Rapsusklei, Hazhe-Cherokee
Cuando se va creciendo, no en edad cronológica, sino emocional y espiritual, uno se va dando cuenta de uno de los principios más fundamentales de la vida. El principio de la oportunidad. Cada segundo es una oportunidad de vida, cada minuto que vivimos y morimos de igual manera, pues ambas acciones coinciden de manera constante en el presente. Allí se forja lo que realmente significa madurar. Madurar, para mí, no es entender principalmente que existen responsabilidades sociales, culturales, económicas, como yo llamaría responsabilidades externas, sino comprometerse con la responsabilidad interna de ser. Esa responsabilidad interna viene ligada al principio antes mencionado, pues debe de entenderse que la responsabilidad, más que una carga, es un derecho que invoca la oportunidad de existir en ese segundo que se vive y se muere constantemente, encontrando amor y belleza en la pérdida misma de esa existencia.
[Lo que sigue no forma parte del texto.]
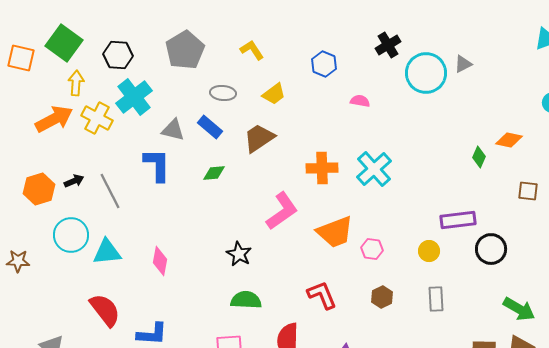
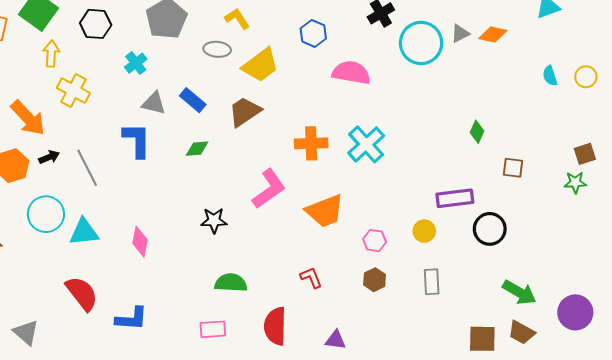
gray ellipse: (223, 93) -> (217, 49), moved
yellow trapezoid: (274, 94) -> (260, 65), size x1.5
cyan cross: (134, 97) -> (136, 63), moved, size x0.6
pink semicircle: (360, 101) -> (351, 73), size x1.8
orange arrow: (54, 119) -> (28, 118), moved, turned 75
orange diamond: (509, 140) -> (493, 35), moved
brown square: (528, 191) -> (513, 168), moved
pink hexagon: (372, 249) -> (375, 241), moved
black star: (239, 254) -> (214, 220), moved, turned -30
red L-shape: (322, 295) -> (311, 278), size x0.7

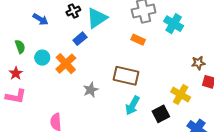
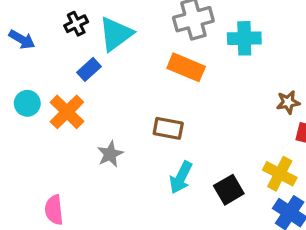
cyan cross: (174, 24) -> (244, 38), turned -30
orange rectangle: (138, 40) -> (186, 67), size x1.5
brown rectangle: (126, 76) -> (168, 128), size x0.7
yellow cross: (181, 94) -> (280, 174), moved

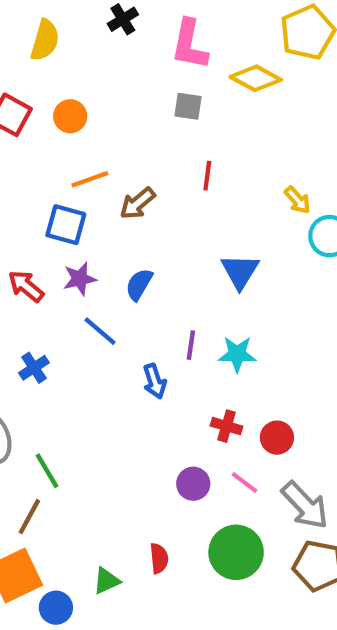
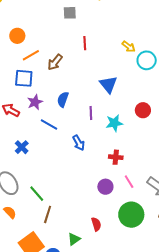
orange circle: (70, 116) -> (17, 36), moved
purple line: (191, 345) -> (91, 113), moved
red circle: (277, 438) -> (143, 110), moved
pink line: (244, 482) -> (129, 182), turned 32
brown line: (29, 517) -> (48, 214), moved

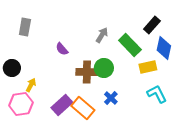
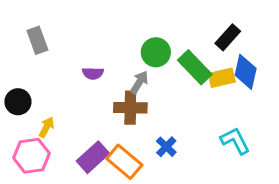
gray rectangle: (25, 27) -> (37, 40), turned -30
gray arrow: (102, 35) -> (139, 82), moved
purple semicircle: (62, 49) -> (93, 73), turned -48
yellow rectangle: (148, 67) -> (222, 78), moved
green circle: (104, 68) -> (156, 52), moved

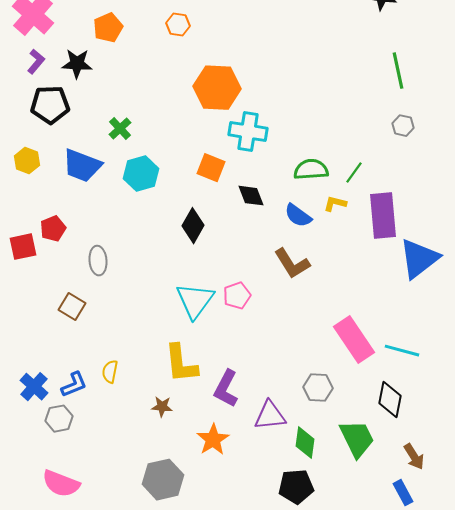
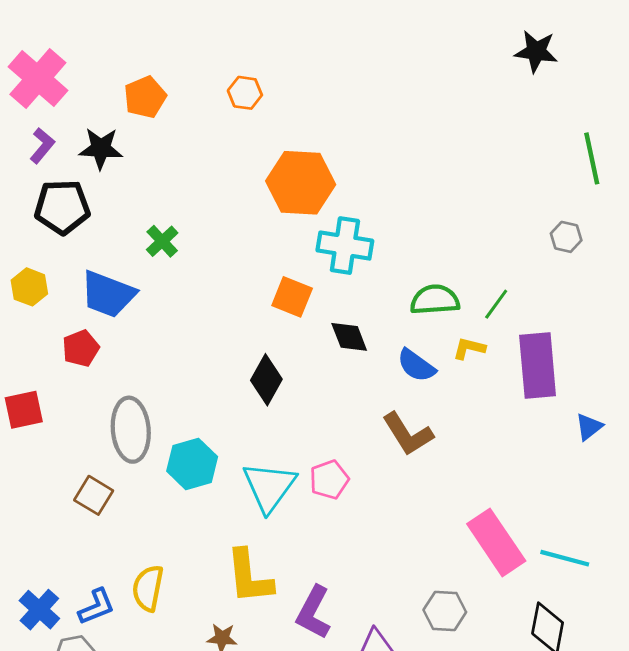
green line: (398, 71) -> (592, 158), moved
cyan hexagon: (141, 174) -> (192, 464), moved
red pentagon: (53, 229) -> (81, 348), moved
blue triangle: (419, 259) -> (589, 427), size x0.5
gray ellipse: (98, 261) -> (131, 430), size x1.5
yellow semicircle: (110, 372) -> (148, 588), size x1.4

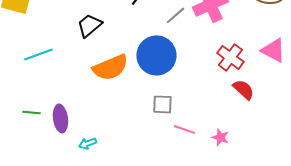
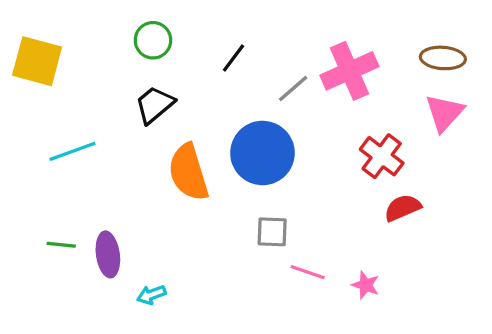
pink triangle: (273, 50) -> (444, 113), moved, turned 44
orange semicircle: (110, 67) -> (188, 172), turned 96
red semicircle: (243, 89) -> (403, 208), turned -65

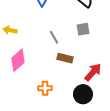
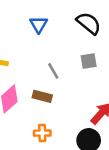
brown rectangle: (65, 58) -> (42, 96), moved

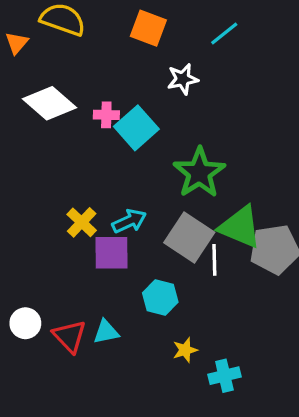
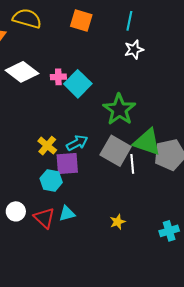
cyan line: (224, 34) -> (129, 21), turned -36
white star: (183, 79) -> (134, 50), moved
cyan hexagon: (160, 297) -> (51, 180), moved
cyan cross: (224, 376) -> (169, 231), moved

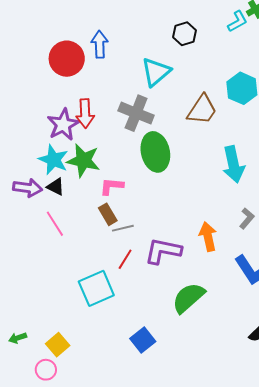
Fue cuando comprendí este principio en mi vida que logré transformar mi entorno, aportándole amor. Revivo cada vez que me leen o recuerdan de mis temas de locura, luz y oscuridad, sintiéndome orgulloso de mis talentos, viviendo con mi deidad, aprendiendo cada segundo, sonriendo en cada instante. Acepto las lágrimas del sufrimiento y madurando espiritualmente sin perder mi esencia de niño curioso. Eso lo denota mi escritura, pues el principal asombro de mi vida es el presente: aprender a recoger los frutos de mis cosechas que una vez se fundamentaron en la sombra, pero donde logré encontrar luz entre tanto oscurantismo.
Puede que me vean como un solitario, pero soy un hombre en soledad disfrutando de sus instantes, gobernando su propio mundo por fuera de un status quo. Salgo de la distopia que observan mis ojos hacia afuera para caminar en mi utopía irresistible.
Entender que la vida es una oportunidad puede sonar demasiado facilista ante un mundo saturado de comentarios y opiniones a la mano en redes sociales. Sin embargo, si cada ser humano se detiene a observar, cuestionar y reflexionar sobre su propia existencia, se dará cuenta que el hecho mismo de existir es una oportunidad dentro de un mundo caótico y a veces inentendible. La cuestión es que la vida, como tal, no debe ser comprendida del todo: no somos únicamente sus creadores solamente de la misma, somos creados y creadores a la vez. Ella actúa como un ser superior, como una deidad del amor y no la represión. Por eso, quienes actúan en su contra terminan siendo castigados por la vida misma, no necesariamente en instancias jurídicas y sociales, sino personales: pues puedes engañar a todo el mundo, pero jamás al don sabio de tu propia conciencia.